Birmingham Bach Choir

St Paul’s Church - 1st April 2023

*****

 

I thought I had arrived in good time for an earlier-than-usual 7.00pm start for Birmingham Bach Choir’s performance of Rachmaninoff’s Liturgy of St John Chrysostom, but I had to join a long queue of people outside, also eager to hear a rare performance – maybe the first one in Birmingham - and St Paul’s church was packed when I took my seat.

 

It is a tough ask for a choir to perform such a lengthy unaccompanied work, but this fine ensemble was clearly able to carry it off with aplomb, evident even from the very first Amen.  Conductor Paul Spicer announced before the start that sadly the bass soloist had succumbed to Covid. However, tenor Graham Stroud agreed to sing both tenor and bass roles, and as soon as he sang the opening chant we knew he was more than up to the task.
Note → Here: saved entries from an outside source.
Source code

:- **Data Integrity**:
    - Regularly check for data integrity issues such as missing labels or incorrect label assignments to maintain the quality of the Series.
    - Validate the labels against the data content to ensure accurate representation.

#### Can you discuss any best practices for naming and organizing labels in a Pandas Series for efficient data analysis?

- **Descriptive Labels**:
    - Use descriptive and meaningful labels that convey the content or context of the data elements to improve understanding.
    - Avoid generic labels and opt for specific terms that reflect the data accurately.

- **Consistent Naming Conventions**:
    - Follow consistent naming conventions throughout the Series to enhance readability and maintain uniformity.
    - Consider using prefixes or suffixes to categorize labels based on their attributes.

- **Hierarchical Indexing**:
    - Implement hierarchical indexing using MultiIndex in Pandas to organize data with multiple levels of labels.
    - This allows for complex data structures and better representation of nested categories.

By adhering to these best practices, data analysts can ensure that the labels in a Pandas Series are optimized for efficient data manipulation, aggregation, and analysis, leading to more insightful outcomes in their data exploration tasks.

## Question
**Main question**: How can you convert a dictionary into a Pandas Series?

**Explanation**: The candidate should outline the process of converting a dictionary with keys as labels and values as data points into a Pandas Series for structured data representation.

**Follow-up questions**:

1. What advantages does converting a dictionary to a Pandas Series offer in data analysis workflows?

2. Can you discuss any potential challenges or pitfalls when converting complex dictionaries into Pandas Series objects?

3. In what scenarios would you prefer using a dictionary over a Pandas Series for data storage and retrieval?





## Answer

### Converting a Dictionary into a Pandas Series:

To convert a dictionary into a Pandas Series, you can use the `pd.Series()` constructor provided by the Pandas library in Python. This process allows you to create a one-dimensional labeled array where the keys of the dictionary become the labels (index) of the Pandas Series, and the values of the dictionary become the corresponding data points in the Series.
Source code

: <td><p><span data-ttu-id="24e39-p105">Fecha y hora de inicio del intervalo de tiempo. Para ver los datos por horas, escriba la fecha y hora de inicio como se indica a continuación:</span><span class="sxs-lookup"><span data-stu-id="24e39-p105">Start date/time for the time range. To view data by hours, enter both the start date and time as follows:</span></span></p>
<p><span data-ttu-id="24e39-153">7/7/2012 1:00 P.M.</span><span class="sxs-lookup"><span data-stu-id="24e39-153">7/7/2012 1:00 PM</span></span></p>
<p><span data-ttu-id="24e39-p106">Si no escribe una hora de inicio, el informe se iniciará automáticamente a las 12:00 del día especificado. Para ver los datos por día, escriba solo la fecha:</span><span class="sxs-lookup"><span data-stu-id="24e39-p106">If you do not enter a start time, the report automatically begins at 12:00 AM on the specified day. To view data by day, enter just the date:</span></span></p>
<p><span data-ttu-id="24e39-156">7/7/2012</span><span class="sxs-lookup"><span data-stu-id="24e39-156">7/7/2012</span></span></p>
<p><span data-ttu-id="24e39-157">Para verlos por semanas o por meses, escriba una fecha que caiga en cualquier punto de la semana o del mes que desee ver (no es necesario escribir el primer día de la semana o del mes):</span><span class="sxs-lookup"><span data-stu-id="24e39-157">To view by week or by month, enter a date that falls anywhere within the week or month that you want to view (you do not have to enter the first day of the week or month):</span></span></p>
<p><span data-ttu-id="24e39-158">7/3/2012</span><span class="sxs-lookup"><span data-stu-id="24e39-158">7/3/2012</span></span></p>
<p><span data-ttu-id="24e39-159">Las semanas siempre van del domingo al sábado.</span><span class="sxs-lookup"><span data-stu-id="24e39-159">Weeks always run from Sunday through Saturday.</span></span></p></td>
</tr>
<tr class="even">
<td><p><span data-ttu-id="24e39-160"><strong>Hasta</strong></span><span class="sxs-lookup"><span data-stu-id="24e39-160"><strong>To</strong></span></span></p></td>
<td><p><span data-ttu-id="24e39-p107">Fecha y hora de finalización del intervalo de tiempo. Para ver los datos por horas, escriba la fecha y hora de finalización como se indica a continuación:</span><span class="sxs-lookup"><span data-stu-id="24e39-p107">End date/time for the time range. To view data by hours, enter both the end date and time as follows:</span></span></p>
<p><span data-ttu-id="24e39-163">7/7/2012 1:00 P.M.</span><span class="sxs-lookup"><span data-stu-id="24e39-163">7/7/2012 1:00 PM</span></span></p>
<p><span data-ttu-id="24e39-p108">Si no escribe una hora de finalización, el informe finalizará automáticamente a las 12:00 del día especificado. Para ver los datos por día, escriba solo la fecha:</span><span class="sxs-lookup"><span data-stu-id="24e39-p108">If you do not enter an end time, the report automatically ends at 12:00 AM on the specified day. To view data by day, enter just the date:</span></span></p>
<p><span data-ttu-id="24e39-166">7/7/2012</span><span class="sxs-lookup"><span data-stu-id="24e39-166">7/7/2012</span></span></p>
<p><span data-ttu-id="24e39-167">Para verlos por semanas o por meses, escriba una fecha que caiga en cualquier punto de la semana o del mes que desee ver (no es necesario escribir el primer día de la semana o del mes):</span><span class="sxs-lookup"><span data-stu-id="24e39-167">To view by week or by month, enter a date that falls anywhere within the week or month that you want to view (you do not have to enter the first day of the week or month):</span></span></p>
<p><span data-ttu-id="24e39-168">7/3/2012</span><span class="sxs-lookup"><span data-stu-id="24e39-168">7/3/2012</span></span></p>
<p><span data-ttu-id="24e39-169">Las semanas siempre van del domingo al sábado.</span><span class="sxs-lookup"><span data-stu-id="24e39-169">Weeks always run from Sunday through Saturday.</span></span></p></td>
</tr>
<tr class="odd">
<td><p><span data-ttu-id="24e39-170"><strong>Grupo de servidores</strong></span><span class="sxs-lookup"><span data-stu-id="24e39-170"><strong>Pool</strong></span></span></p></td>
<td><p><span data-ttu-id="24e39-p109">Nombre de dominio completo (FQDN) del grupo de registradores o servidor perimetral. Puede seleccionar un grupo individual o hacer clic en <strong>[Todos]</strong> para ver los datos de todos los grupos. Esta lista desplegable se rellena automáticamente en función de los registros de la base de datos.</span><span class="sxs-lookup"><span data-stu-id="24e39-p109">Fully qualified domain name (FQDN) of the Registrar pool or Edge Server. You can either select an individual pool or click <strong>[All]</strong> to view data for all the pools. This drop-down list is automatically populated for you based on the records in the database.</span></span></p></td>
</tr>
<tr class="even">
Soprano soloist Corinna Gregory soared beautifully above the choir in the exquisite twelfth movement.

 

But what was most impressive to the listener was how the female voices moved up and down in semitones in perfect harmony, and how the basses had no issues with singing so very many extremely low notes. The crescendos and diminuendos throughout the work were wonderfully executed. Spicer had obviously drilled the choir well, and to excellent effect.

 

When first performed in 1910, the Moscow Synodal School said that this work was  not suitable for church use  “……absolutely wonderful, even too beautiful, but with such music it would be difficult to pray; it is not church music.” Well, they were wrong: it is suitable, and St Paul’s Church was the best place to hear it.